License: GNU General Public License v3.0

TypeScript 93.70% JavaScript 6.30%
postgresql sql sql-query nodejs typescript validation babel schema database database-schema

postguard's Introduction

postguard

Validate SQL queries in JavaScript and TypeScript code against your schema at build time 🚀

Build status npm version


Locates SQL template strings and schema definitions in your code. Evaluates the queries, matching them against your database schema. Supports type-checking via TypeScript, so you get statically typed SQL queries validated against your database schema 😱😱

Use with squid. It provides SQL tagged template strings, auto-escapes dynamic expressions to prevent SQL injections and comes with some syntactic sugar to write short, explicit SQL queries.

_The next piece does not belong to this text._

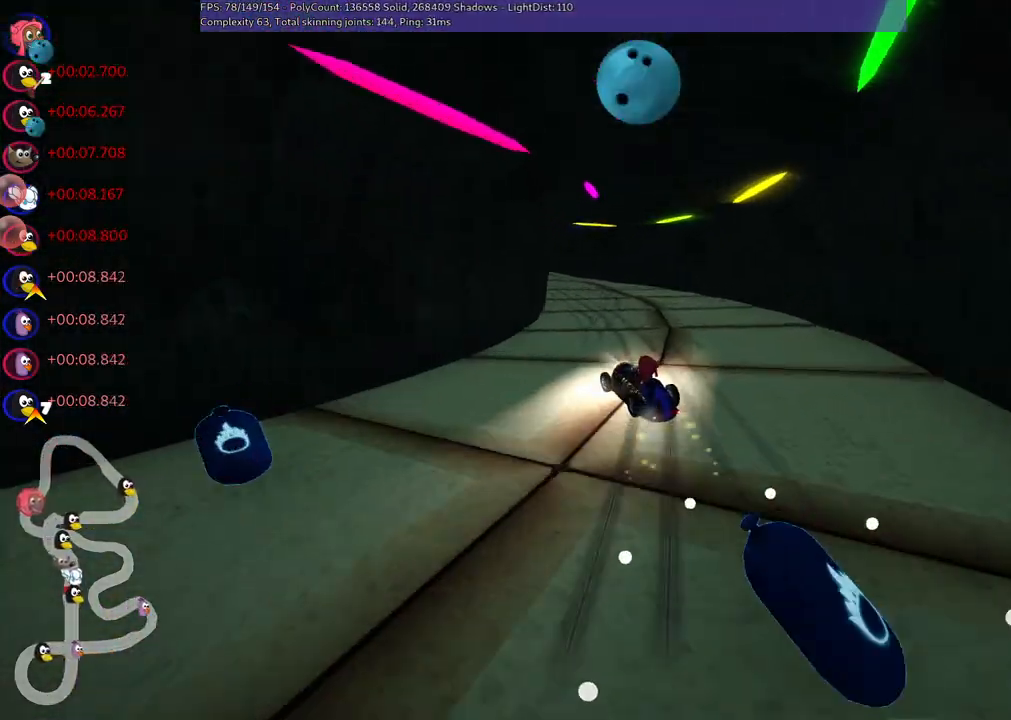
{"keys": ["left", "m", "up"], "events": [[483, "right", "up"]]}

🦄  Validates SQL template strings in code
🚀  Checks SQL queries syntax and semantics
⚡️  Works statically, without additional runtime overhead
⚙️  Built on top of Babel & TypeScript
🛠  Uses libpg_query, the actual Postgres SQL parser



Screencast

Installation

npm install --save-dev postguard

# or using yarn:
yarn add --dev postguard

CLI

Run the tool like this:

postguard src/models/*

We can use npm's npx tool to run the locally installed package:

npx postguard src/models/*

Command line options

Usage
  $ postguard ./path/to/source/*.ts

Options
  --help        Print this help
  -w, --watch   Watch files and re-evaluate on change

Guide

  • Usage - Hands-on examples how to use the tool
  • Validations - List of validations that will be performed

Motivation

Let's quickly compare the options you got when writing code that uses a relational database.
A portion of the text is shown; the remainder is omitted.